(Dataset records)
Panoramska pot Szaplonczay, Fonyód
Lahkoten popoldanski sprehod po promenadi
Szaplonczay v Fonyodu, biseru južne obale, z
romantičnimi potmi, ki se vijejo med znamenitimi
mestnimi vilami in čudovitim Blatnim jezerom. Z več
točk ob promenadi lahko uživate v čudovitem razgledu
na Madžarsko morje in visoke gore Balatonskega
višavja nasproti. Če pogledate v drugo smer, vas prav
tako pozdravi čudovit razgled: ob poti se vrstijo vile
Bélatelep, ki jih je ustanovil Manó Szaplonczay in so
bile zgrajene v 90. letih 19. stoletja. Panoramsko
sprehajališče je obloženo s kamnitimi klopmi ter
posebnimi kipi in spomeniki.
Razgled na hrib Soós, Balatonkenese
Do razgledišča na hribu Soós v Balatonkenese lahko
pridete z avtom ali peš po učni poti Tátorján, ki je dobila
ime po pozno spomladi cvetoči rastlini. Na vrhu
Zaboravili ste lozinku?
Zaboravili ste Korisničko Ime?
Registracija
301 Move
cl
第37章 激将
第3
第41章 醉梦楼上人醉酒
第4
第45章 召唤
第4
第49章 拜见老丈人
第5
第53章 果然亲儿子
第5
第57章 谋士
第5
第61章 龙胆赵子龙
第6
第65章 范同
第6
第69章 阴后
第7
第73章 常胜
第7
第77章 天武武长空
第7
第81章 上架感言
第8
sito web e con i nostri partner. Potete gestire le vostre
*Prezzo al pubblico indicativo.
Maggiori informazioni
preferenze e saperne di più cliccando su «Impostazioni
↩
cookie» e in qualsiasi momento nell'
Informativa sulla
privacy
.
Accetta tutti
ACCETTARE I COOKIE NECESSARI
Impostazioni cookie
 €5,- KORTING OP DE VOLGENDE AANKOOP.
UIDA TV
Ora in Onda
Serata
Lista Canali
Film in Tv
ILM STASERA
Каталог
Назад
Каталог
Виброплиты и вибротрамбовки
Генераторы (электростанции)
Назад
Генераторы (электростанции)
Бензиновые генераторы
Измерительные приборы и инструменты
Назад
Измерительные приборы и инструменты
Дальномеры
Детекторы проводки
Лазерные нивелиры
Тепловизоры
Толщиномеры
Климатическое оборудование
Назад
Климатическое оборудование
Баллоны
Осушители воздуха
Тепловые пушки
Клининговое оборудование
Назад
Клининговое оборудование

[Your task]:
Can you give these records again with every "Назад" switched to "Обратно" and nothing else changed?

[Result of this task]:
Panoramska pot Szaplonczay, Fonyód
Lahkoten popoldanski sprehod po promenadi
Szaplonczay v Fonyodu, biseru južne obale, z
romantičnimi potmi, ki se vijejo med znamenitimi
mestnimi vilami in čudovitim Blatnim jezerom. Z več
točk ob promenadi lahko uživate v čudovitem razgledu
na Madžarsko morje in visoke gore Balatonskega
višavja nasproti. Če pogledate v drugo smer, vas prav
tako pozdravi čudovit razgled: ob poti se vrstijo vile
Bélatelep, ki jih je ustanovil Manó Szaplonczay in so
bile zgrajene v 90. letih 19. stoletja. Panoramsko
sprehajališče je obloženo s kamnitimi klopmi ter
posebnimi kipi in spomeniki.
Razgled na hrib Soós, Balatonkenese
Do razgledišča na hribu Soós v Balatonkenese lahko
pridete z avtom ali peš po učni poti Tátorján, ki je dobila
ime po pozno spomladi cvetoči rastlini. Na vrhu
Zaboravili ste lozinku?
Zaboravili ste Korisničko Ime?
Registracija
301 Move
cl
第37章 激将
第3
第41章 醉梦楼上人醉酒
第4
第45章 召唤
第4
第49章 拜见老丈人
第5
第53章 果然亲儿子
第5
第57章 谋士
第5
第61章 龙胆赵子龙
第6
第65章 范同
第6
第69章 阴后
第7
第73章 常胜
第7
第77章 天武武长空
第7
第81章 上架感言
第8
sito web e con i nostri partner. Potete gestire le vostre
*Prezzo al pubblico indicativo.
Maggiori informazioni
preferenze e saperne di più cliccando su «Impostazioni
↩
cookie» e in qualsiasi momento nell'
Informativa sulla
privacy
.
Accetta tutti
ACCETTARE I COOKIE NECESSARI
Impostazioni cookie
 €5,- KORTING OP DE VOLGENDE AANKOOP.
UIDA TV
Ora in Onda
Serata
Lista Canali
Film in Tv
ILM STASERA
Каталог
Обратно
Каталог
Виброплиты и вибротрамбовки
Генераторы (электростанции)
Обратно
Генераторы (электростанции)
Бензиновые генераторы
Измерительные приборы и инструменты
Обратно
Измерительные приборы и инструменты
Дальномеры
Детекторы проводки
Лазерные нивелиры
Тепловизоры
Толщиномеры
Климатическое оборудование
Обратно
Климатическое оборудование
Баллоны
Осушители воздуха
Тепловые пушки
Клининговое оборудование
Обратно
Клининговое оборудование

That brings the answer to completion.